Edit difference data

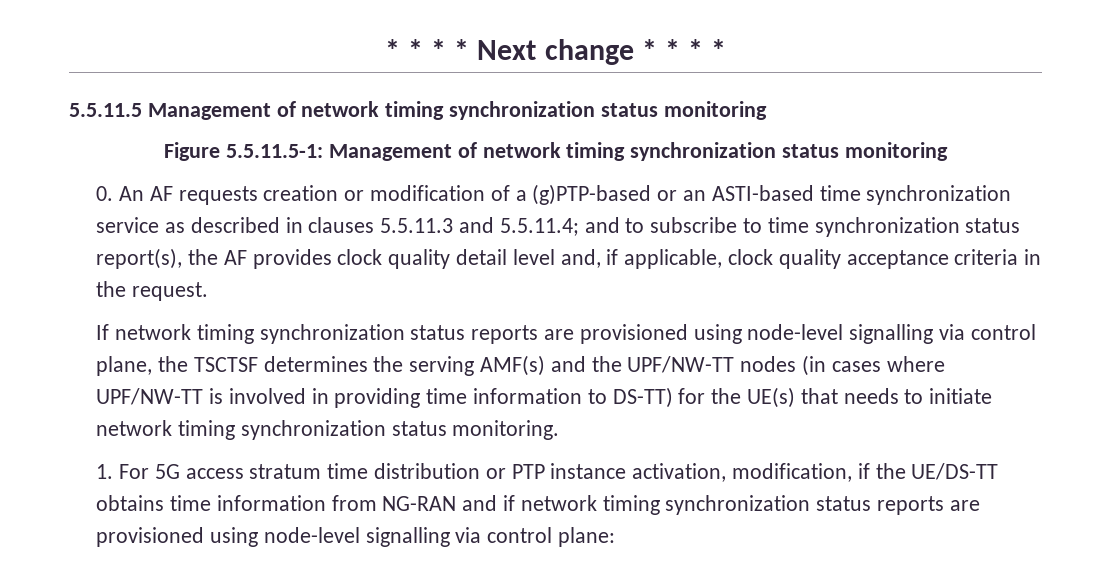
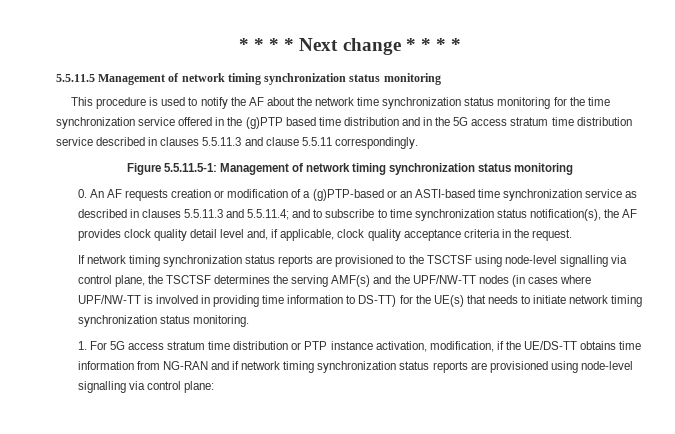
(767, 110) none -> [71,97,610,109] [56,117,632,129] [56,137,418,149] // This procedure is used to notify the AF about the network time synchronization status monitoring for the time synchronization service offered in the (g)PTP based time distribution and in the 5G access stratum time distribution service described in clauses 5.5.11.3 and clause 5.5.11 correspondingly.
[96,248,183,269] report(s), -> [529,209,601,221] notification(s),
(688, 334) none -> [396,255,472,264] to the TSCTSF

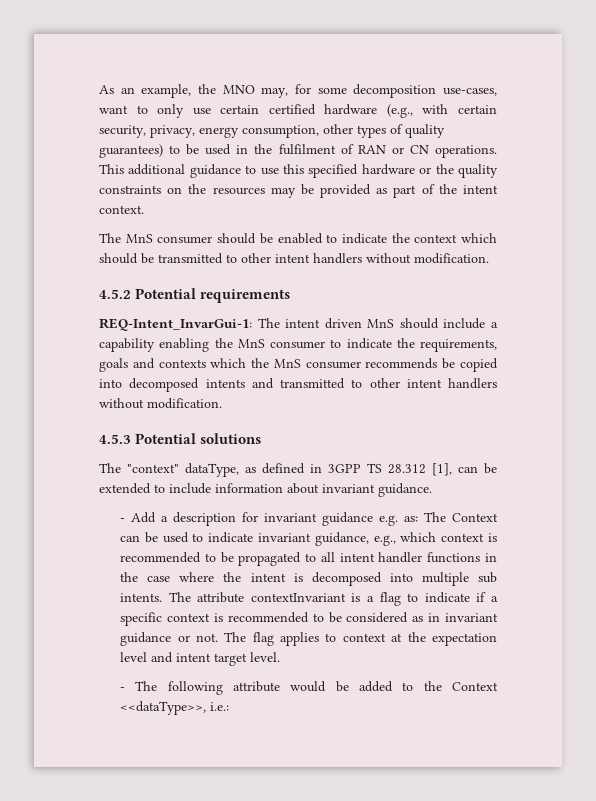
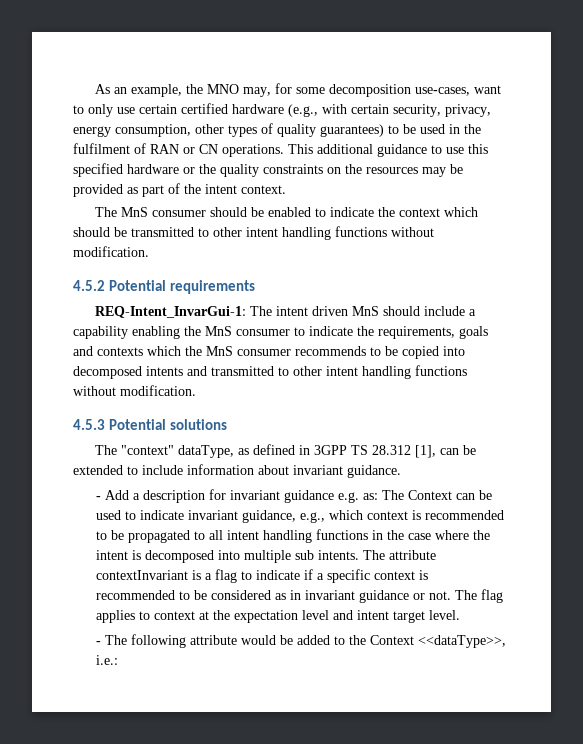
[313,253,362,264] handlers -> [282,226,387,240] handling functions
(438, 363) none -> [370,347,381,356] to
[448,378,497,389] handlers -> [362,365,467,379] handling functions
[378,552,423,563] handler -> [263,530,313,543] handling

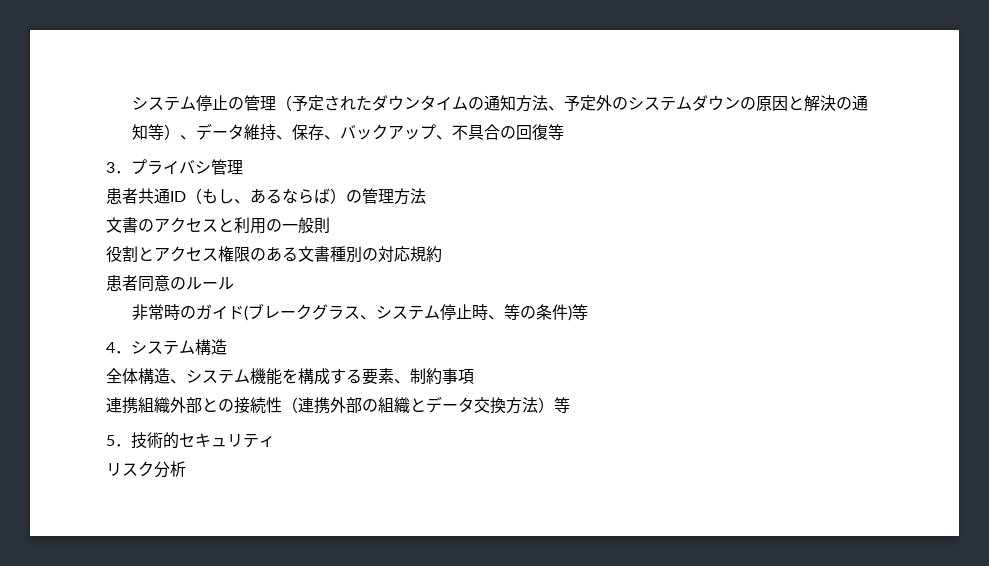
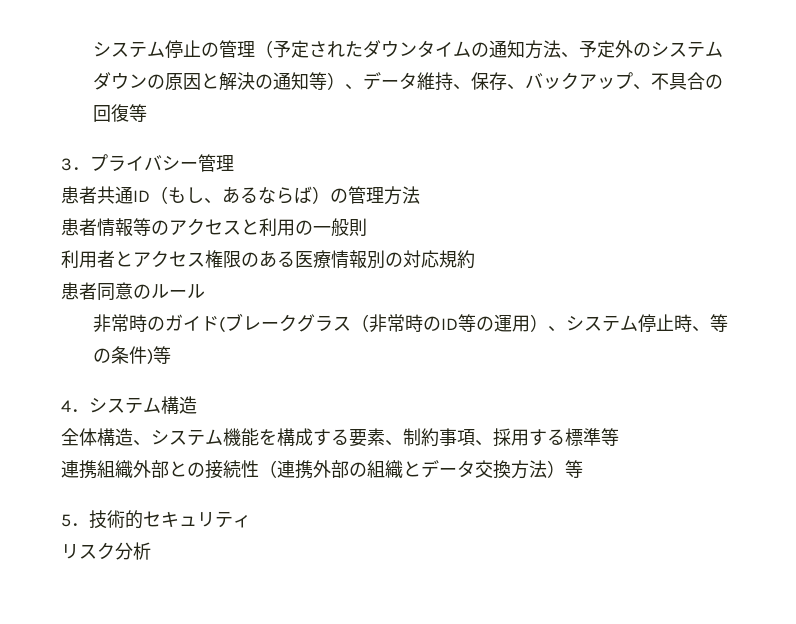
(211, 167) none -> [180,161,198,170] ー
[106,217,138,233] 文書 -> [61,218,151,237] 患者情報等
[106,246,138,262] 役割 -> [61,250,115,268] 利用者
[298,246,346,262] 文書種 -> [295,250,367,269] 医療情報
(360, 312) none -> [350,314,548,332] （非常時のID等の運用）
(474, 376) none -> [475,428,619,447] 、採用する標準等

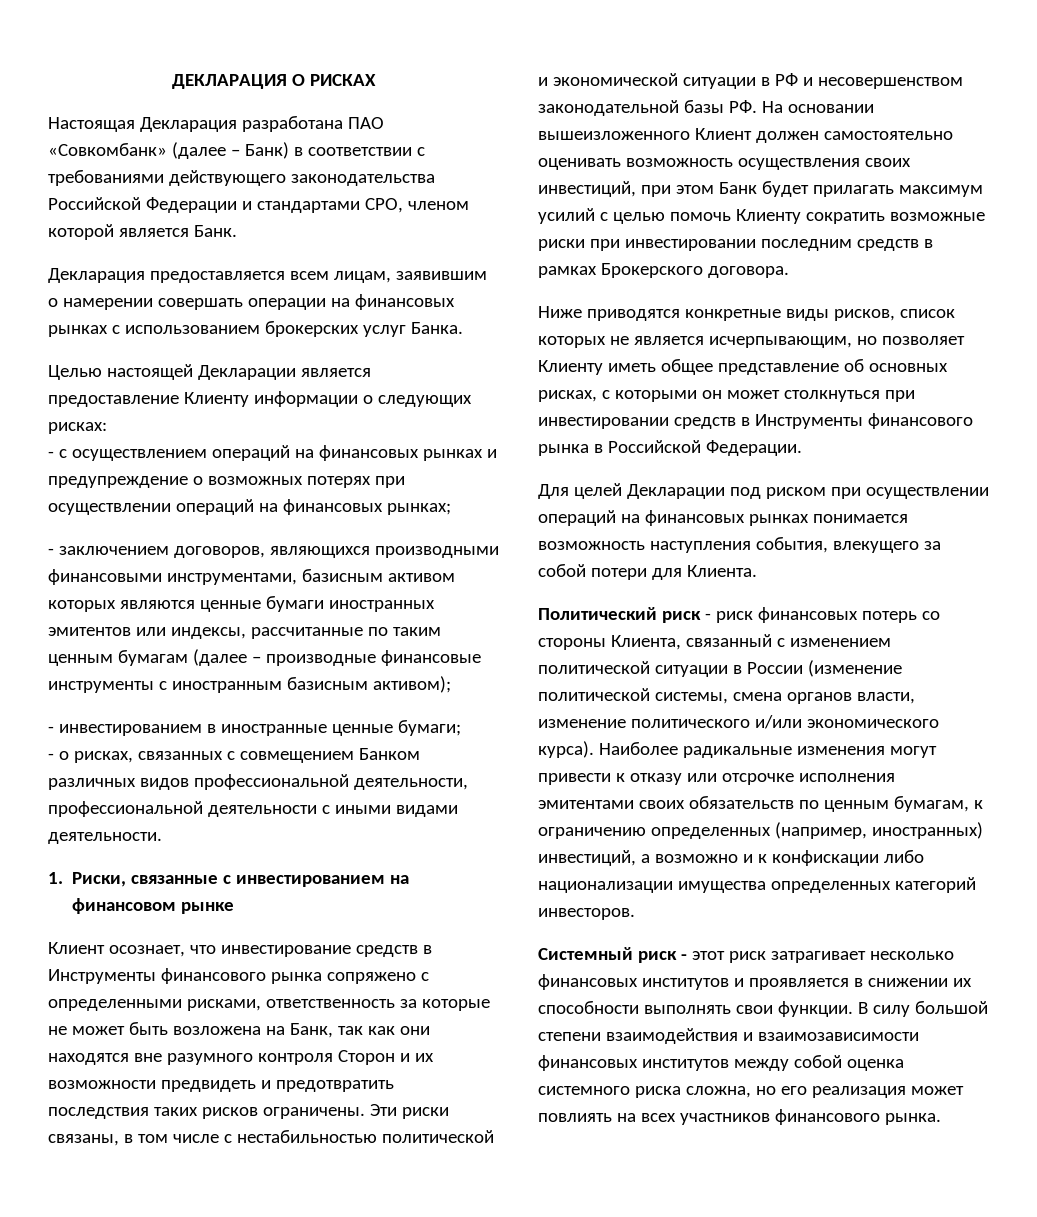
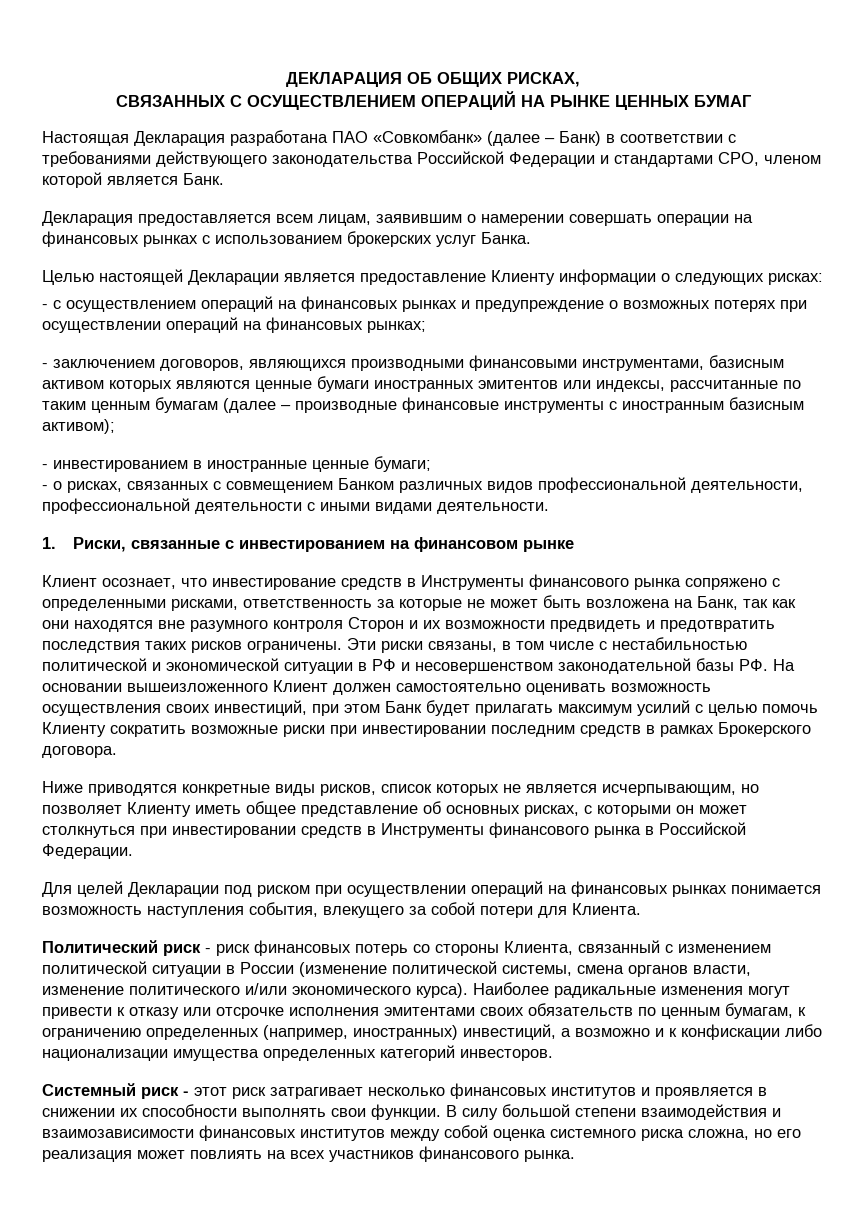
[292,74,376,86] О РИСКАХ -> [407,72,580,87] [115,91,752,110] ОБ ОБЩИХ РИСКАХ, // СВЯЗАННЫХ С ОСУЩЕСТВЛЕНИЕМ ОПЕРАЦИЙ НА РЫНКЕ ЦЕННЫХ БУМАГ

Your task - Copy the records exactly. Skip the pictures.

Expected answer -
(767, 110) none -> [71,97,610,109] [56,117,632,129] [56,137,418,149] // This procedure is used to notify the AF about the network time synchronization status monitoring for the time synchronization service offered in the (g)PTP based time distribution and in the 5G access stratum time distribution service described in clauses 5.5.11.3 and clause 5.5.11 correspondingly.
[96,248,183,269] report(s), -> [529,209,601,221] notification(s),
(688, 334) none -> [396,255,472,264] to the TSCTSF

[313,253,362,264] handlers -> [282,226,387,240] handling functions
(438, 363) none -> [370,347,381,356] to
[448,378,497,389] handlers -> [362,365,467,379] handling functions
[378,552,423,563] handler -> [263,530,313,543] handling

(211, 167) none -> [180,161,198,170] ー
[106,217,138,233] 文書 -> [61,218,151,237] 患者情報等
[106,246,138,262] 役割 -> [61,250,115,268] 利用者
[298,246,346,262] 文書種 -> [295,250,367,269] 医療情報
(360, 312) none -> [350,314,548,332] （非常時のID等の運用）
(474, 376) none -> [475,428,619,447] 、採用する標準等

[292,74,376,86] О РИСКАХ -> [407,72,580,87] [115,91,752,110] ОБ ОБЩИХ РИСКАХ, // СВЯЗАННЫХ С ОСУЩЕСТВЛЕНИЕМ ОПЕРАЦИЙ НА РЫНКЕ ЦЕННЫХ БУМАГ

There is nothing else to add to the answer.